• **Problem**
The range runs from the line containing "CT including the" to the last line of the entries. Copy that range exactly, omitting pictures.

• **Data for review**
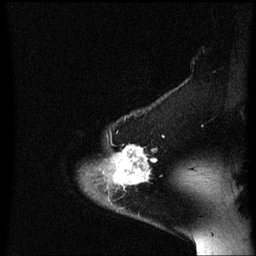
Breast MRI (dynamic contrast-enhanced), one sagittal slice. Slice 52 of 60 in the series (ordered by position). Dynamic contrast-enhanced series, image 2 of 3 at this slice position (ordered by acquisition). 1.5 T. TE 4.2 ms, TR 8.4 ms. 2 mm slice thickness. 256 × 256 image matrix, field of view 200 × 200 mm. Female patient, age 54 years. Case-level facts recorded for this patient, not image findings: setting: breast cancer imaged before/during neoadjuvant chemotherapy; receptor status: HR-positive, HER2-negative.
Structures marked on this image (semi-automatic segmentation, software-assisted and operator-edited):
- analysis volume of interest (the breast-tissue region the enhancement analysis was run in; not a lesion): bounding box <102,134,160,199> (left, top, right, bottom; pixels)
- tumour enhancement mask (voxels above the 70 % enhancement threshold inside the analysis volume of interest): <104,146,158,189>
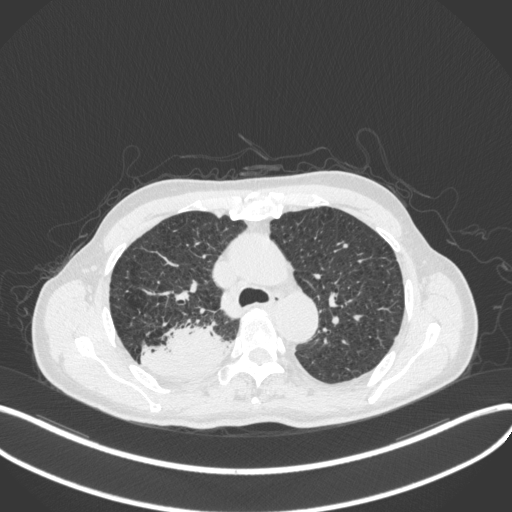
Chest CT, one axial slice. Reconstruction kernel B31f. 120 kVp. Lung window (W 1500 / L -600 HU). 1 mm slice thickness. 512 × 512 image matrix, field of view 400 × 400 mm. Patient: male, 79 years. Case-level facts recorded for this patient, not image findings: clinical TNM (as recorded): T3 N0 M0.
Annotated regions visible in this slice (rectangle marked by the reading radiologist):
- lung tumour (recorded histology: adenocarcinoma): bounding box (x1, y1, x2, y2) in pixels: (138, 319, 232, 385)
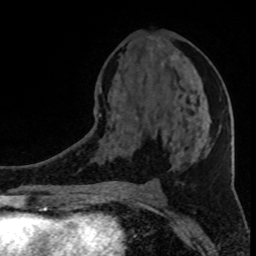
Breast MRI (dynamic contrast-enhanced), one axial slice. Position 43 of 80 along the scan axis. Cropped to one breast. Dynamic contrast-enhanced series, time point 2 of 8 at this slice position (early post-contrast). 1.5 T. TE 4.2 ms, TR 7 ms. 2 mm slice thickness. 256 × 256 image matrix, field of view 150 × 150 mm. Female patient.
Annotated regions visible in this slice (semi-automatically segmented with operator editing):
- enhancing-tissue mask used for the functional tumour volume (all voxels passing the contrast-enhancement thresholds inside the analysis volume; usually the tumour): bounding box <99,53,191,135> (left, top, right, bottom; pixels)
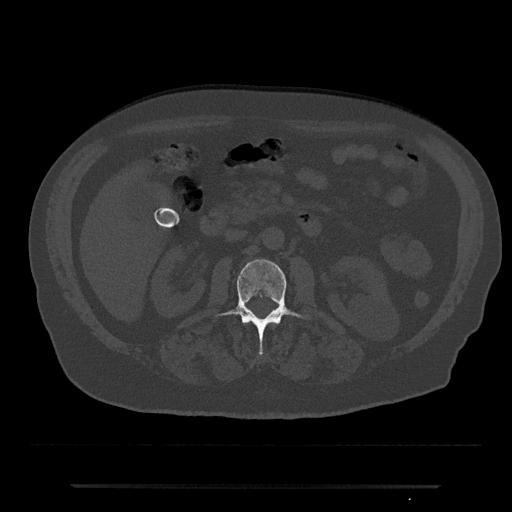
CT including the spine, one axial slice; slice 472 of 797 in the series (ordered by position); 120 kVp; bone window (W 1800 / L 400 HU); 0.5 mm slice thickness; 512 × 512 image matrix, field of view 434 × 434 mm. Male patient, age 80 years. Case-level facts recorded for this patient, not image findings: primary cancer: prostate; vertebrae with lytic lesions (as recorded): L1, T11.
Outlined on this slice (semi-automatic segmentation, software-assisted and operator-edited):
- L2 vertebra: bounding box <215,259,311,356> (left, top, right, bottom; pixels)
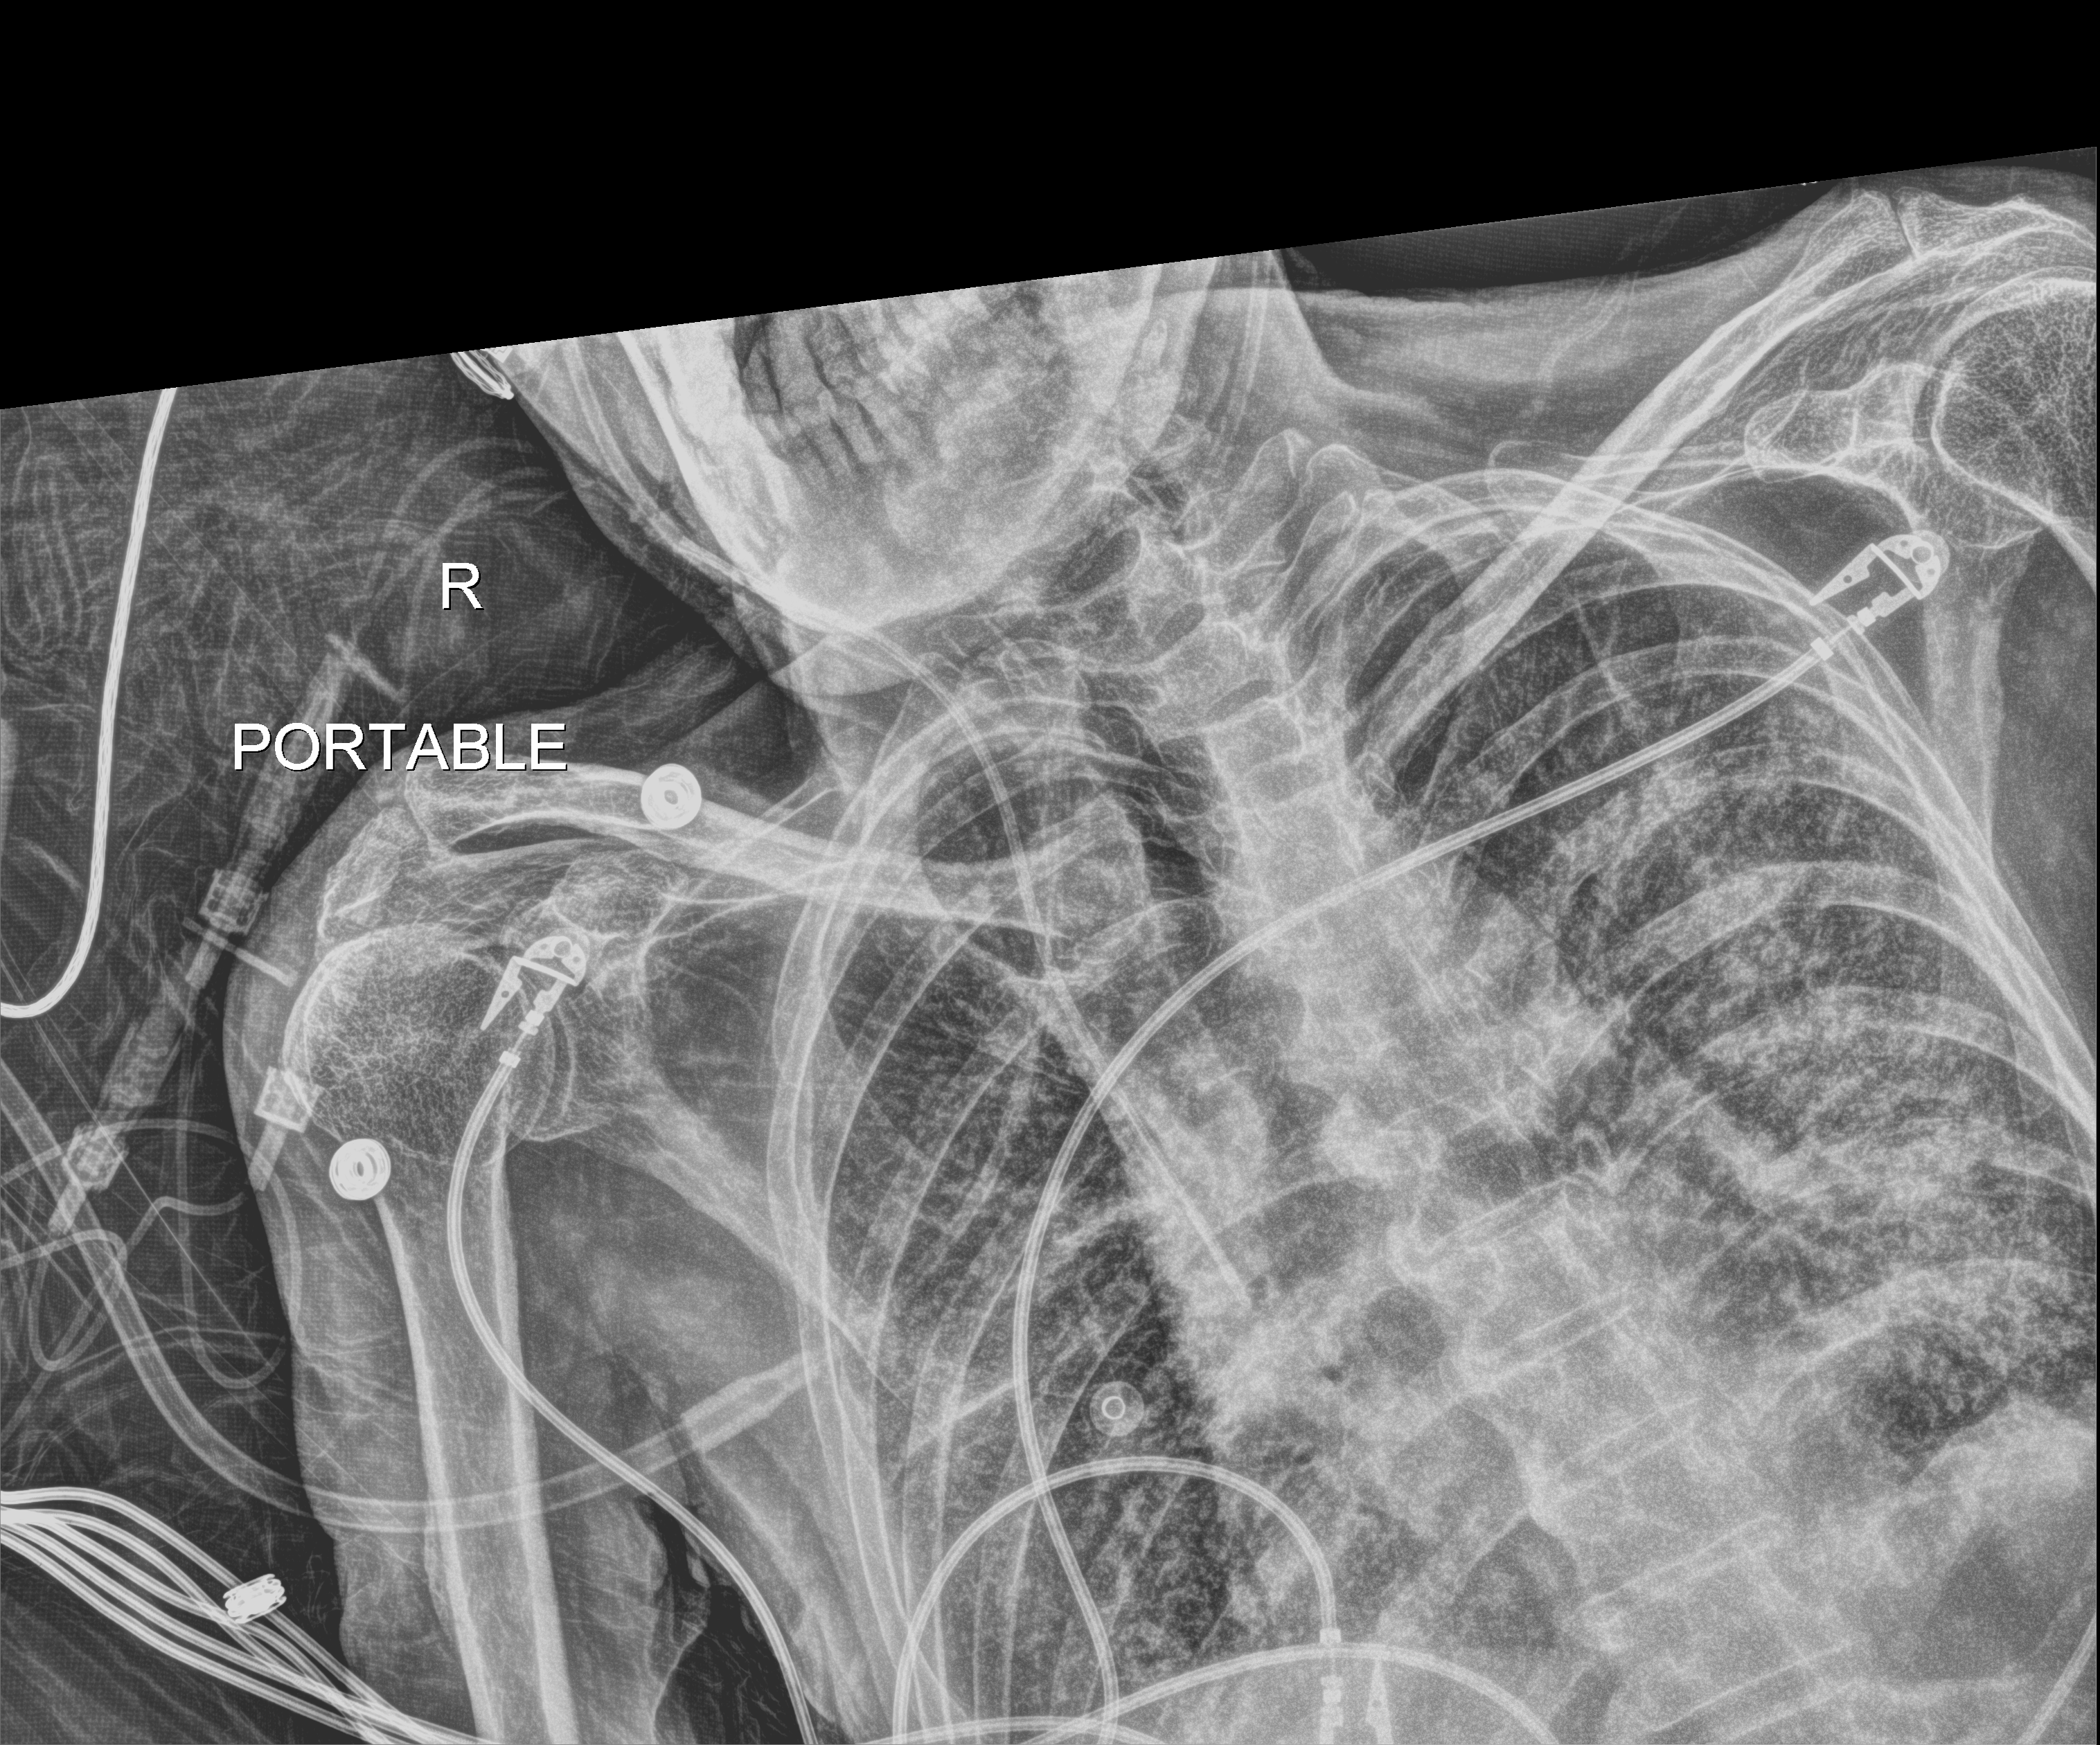
Bedside chest radiograph (digital radiography); anteroposterior (AP) projection. Male patient hospitalised with COVID-19, age 60–74 years.
Admission-level facts for this patient (not findings on this image; timing relative to this image not recorded):
- mechanically ventilated during this hospital stay: yes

• **Exercise response**
CT including the spine, one axial slice; slice 472 of 797 in the series (ordered by position); 120 kVp; bone window (W 1800 / L 400 HU); 0.5 mm slice thickness; 512 × 512 image matrix, field of view 434 × 434 mm. Male patient, age 80 years. Case-level facts recorded for this patient, not image findings: primary cancer: prostate; vertebrae with lytic lesions (as recorded): L1, T11.
Outlined on this slice (semi-automatic segmentation, software-assisted and operator-edited):
- L2 vertebra: bounding box <215,259,311,356> (left, top, right, bottom; pixels)
Bedside chest radiograph (digital radiography); anteroposterior (AP) projection. Male patient hospitalised with COVID-19, age 60–74 years.
Admission-level facts for this patient (not findings on this image; timing relative to this image not recorded):
- mechanically ventilated during this hospital stay: yes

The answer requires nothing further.